Lawsuit against the City: no stoppage of tram work, but negotiations between lawyers

Law against the City: no stoppage of tramway works, but ;negotiations between lawyers


No formal order to stop the tram work was issued Tuesday morning at the Quebec City courthouse. But Me Guy Bertrand, anti-tramway lawyer, thinks that the City of Quebec will put on hold, by Friday, the work directly related to the megaproject.

Negotiations between the lawyers of the Municipality and those of the antitramway must take place during the next three days.  

“The negotiation is precisely about the fact that we must keep a certain status quo so that irreversible damage is not created,” said Me Bertrand, lawyer of the Quebec group deserves better.

According to his interpretation, the negotiations between the lawyers constitute a commitment that the work directly related to the tram – especially the felling of trees and the expropriations – will not be continued by Friday. “The dialogue was very good. There was openness and good faith,” he mentioned, visibly satisfied.  
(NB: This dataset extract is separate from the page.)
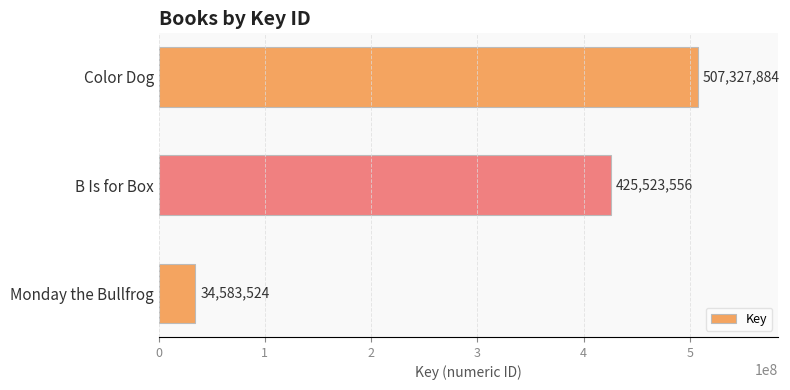

Reading top to bottom, list all the values displayed in this chart.

Color Dog=507327884	B Is for Box=425523556	Monday the Bullfrog=34583524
Several members of the anti-tramway group “Quebec deserves better” appeared at the Quebec courthouse on Tuesday.

A list of current works, which are directly related to the tramway, will be provided by the City's lawyers, he added. 

Daniel Genest, director of the tramway project office, was present at Tuesday's hearing. Neither he nor the Quebec City lawyers wanted to comment.   

Accelerating the legal process 

On Tuesday, lawyers for both sides agreed on the importance of speeding up the legal process. To save time and money, Me Guy Bertrand has thus agreed to abandon his request for a provisional injunction and to go directly to the stage of the request for an interlocutory injunction. 

“We save judicial resources instead of pleading twice. We prefer to go to the interlocutory where we can dig deeper and have witnesses, he explained. The interlocutory gives a good overview of the case on the merits, while the provisional is just in appearance.”

The lawyers will therefore begin negotiations this Tuesday afternoon before appear again, Friday morning, before a judge of the Superior Court. At that time, they will need to schedule five to seven hearing days, at the end of September, to argue the request for an interlocutory injunction.  

Note that Judge Nicole Tremblay, who presided over Tuesday's hearings, as well as Judge Clément Samson, who will be handling the case from Friday, are not from the Quebec City region. . This is a deliberate choice given the importance of the case, explained Justice Tremblay.